How to prepare your workforce for NHS reform
Reform is coming – is your workforce ready?
The NHS 10-year plan sets out ambitious targets to reshape the way care is delivered, shifting from hospital to community, from analogue to digital, and from treating illness to preventing it. At its core, this transformation depends on people: how we support them, listen to them and motivate them to lead change.
Workforce readiness is no longer just about filling rotas. The plan sets clear expectations for engagement, culture and leadership. These will be tracked, reported and linked to quality outcomes. Leaders who act early will be best placed to meet the new standards and deliver on the plan’s promise.
Understand what’s changing
The 10-year plan brings three big shifts for workforce leaders:
- Rising engagement expectations – NHS staff will be expected to have greater autonomy, access to AI and digital tools, and clear opportunities to contribute to improvement. Staff voice will be measured and acted upon.
- Culture under the spotlight – cultural measures will be tracked and reported quarterly, meaning leaders must be able to evidence progress in real time.
- Digital as the default – modern digital tools will move from “optional extras” to essentials, streamlining workflows and connecting teams across sites and settings.
Wellbeing must be the foundation of reform
The 10-year plan highlights the need for digitally enabled, high-performing teams, but evidence shows this will not be possible without a strong focus on staff wellbeing. As Sharon Nash, Senior Consultant at The King’s Fund, notes in her blog ‘From burnout to belief: reflections on reforming the NHS from within’: “Staff wellbeing is not a peripheral concern; it is the keystone of care.”
Burnout, exhaustion and systemic neglect are already widespread. More than 40% of NHS staff report feeling unwell due to work-related stress, and many feel unable to deliver the standard of care they aspire to. Without urgent action, the workforce risks reaching breaking point.
Placing wellbeing at the centre of reform is not a “soft” option – it is a strategic imperative. Healthier staff deliver better care, stay longer and cost less. Embedding wellbeing into workforce planning and culture is the only way the NHS can achieve sustainable change.
Five steps to prepare your workforce
- Create safe spaces for regular feedback
Frontline realities hold the key to better care. Embedding feedback channels into daily workflows ensures concerns, ideas and suggestions are heard and acted on quickly. Platforms like ImproveWell make listening continuous, not a one-off exercise.
- Empower teams to solve local problems
When staff are trusted to lead improvements in their own areas, change happens faster and lasts longer.

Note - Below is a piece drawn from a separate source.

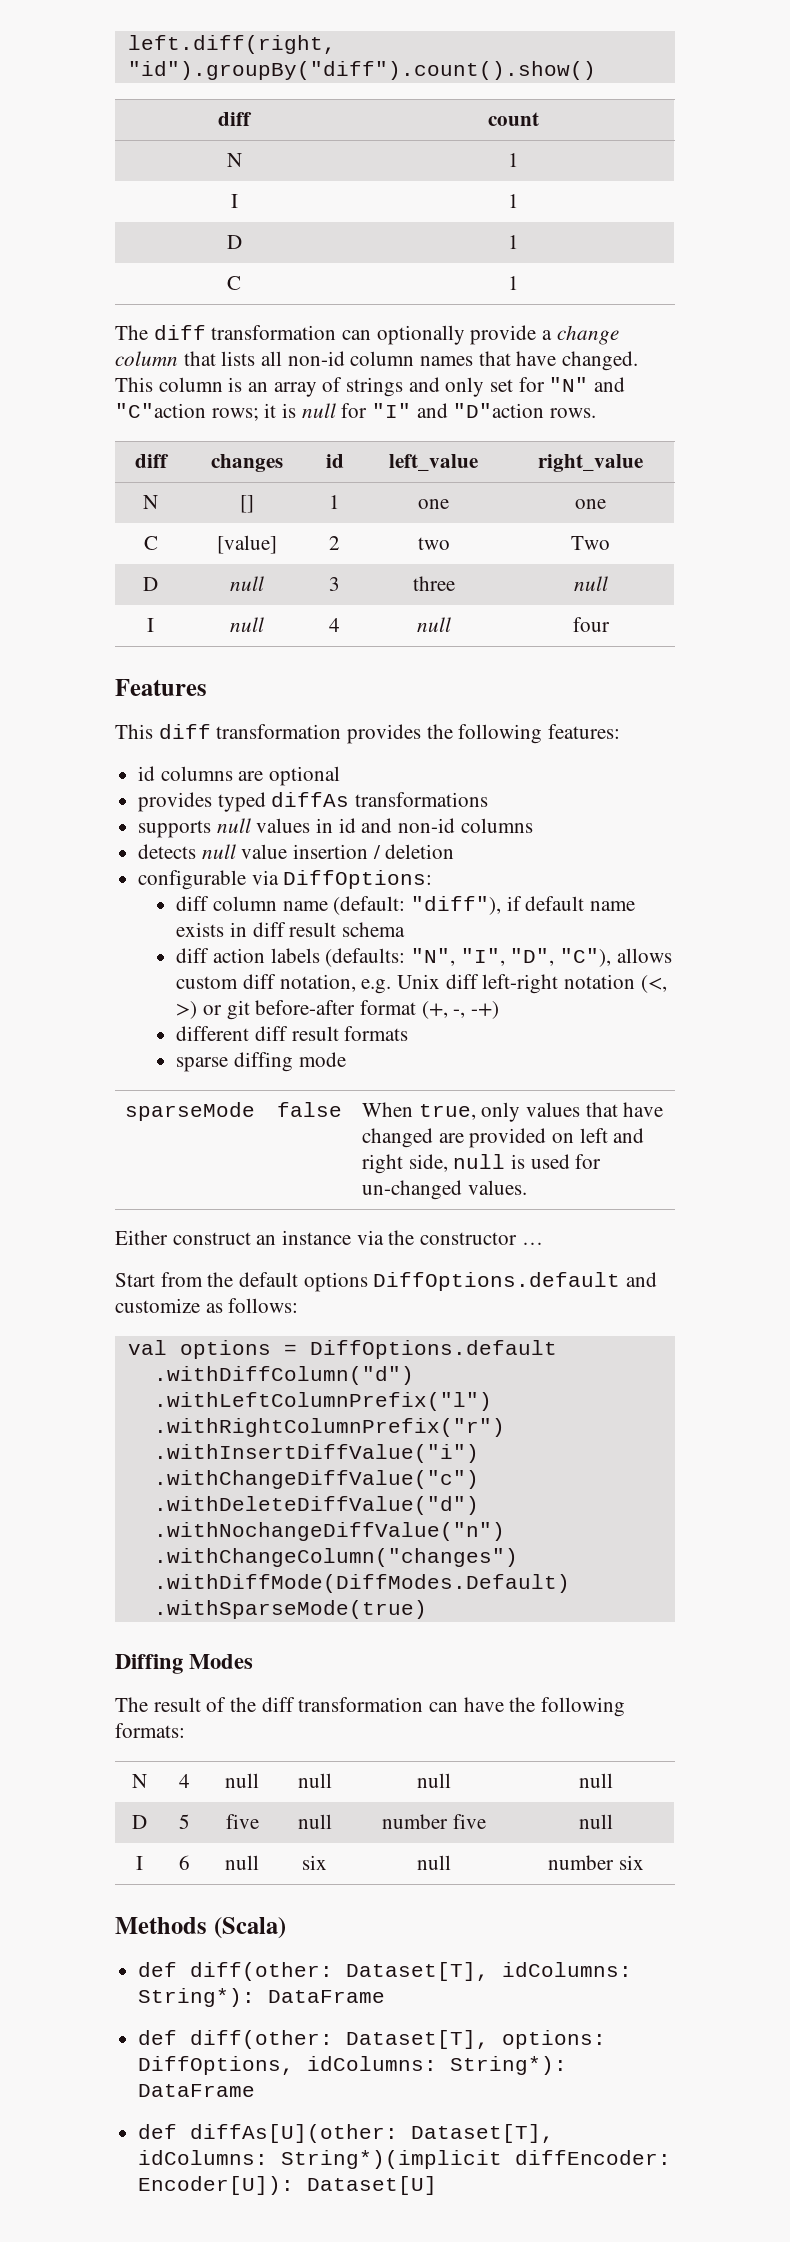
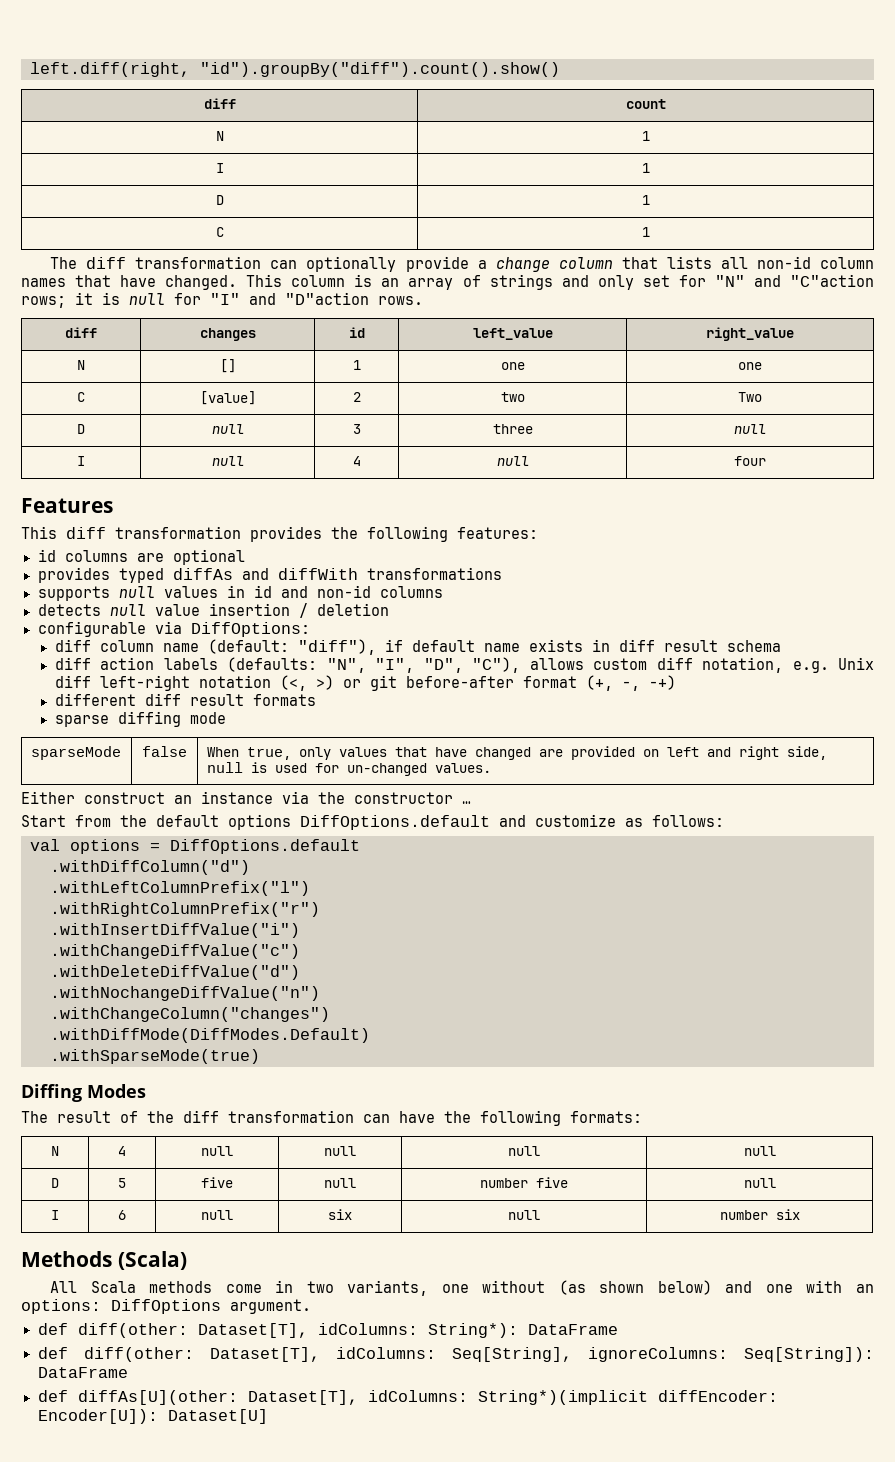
(350, 799) none -> [241,568,358,580] and diffWith
(286, 1928) none -> [50,1280,875,1296] [21,1299,311,1314] // All Scala methods come in two variants, one without (as shown below) and one with an options: DiffOptions argument.
[502,2030,607,2049] [138,2056,568,2075] options: DiffOptions, idColumns: String*): -> [335,1347,874,1362] idColumns: Seq[String], ignoreColumns: Seq[String]):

Reducing barriers to speaking up and giving teams the autonomy to act fosters ownership and innovation.
- Support responsive, data-informed leadership
Leaders need more than anecdotal feedback. They need live, actionable insights. Real-time data helps managers spot challenges early, have better coaching conversations and target support where it’s needed most.
- Prioritise wellbeing and motivation
Recognition tools, streamlined processes and reduced administrative burdens all protect against burnout and boost morale. A motivated workforce is more productive, more engaged and better equipped to deliver high-quality care.
- Get ready to report on engagement
With new cultural and quality standards on the horizon, robust engagement data will be essential. ImproveWell enables health and care organisations to track engagement and improvement metrics in real time, making it easier to evidence progress to regulators and commissioners.
The risks of waiting
Delaying action on workforce readiness carries real risks: missed performance targets, lower staff morale, higher turnover and reduced patient satisfaction. Once new reporting requirements are in place, catching up will be harder and more costly.
Reform-readiness means people-readiness
The organisations that will thrive under the NHS 10-year plan will be those that take practical steps now to engage and empower their workforce. ImproveWell gives leaders the tools to adapt, listen and support staff in delivering high-quality, sustainable care.
If you want your teams to be ready for reform, start by making sure your people feel heard, valued and equipped to lead change.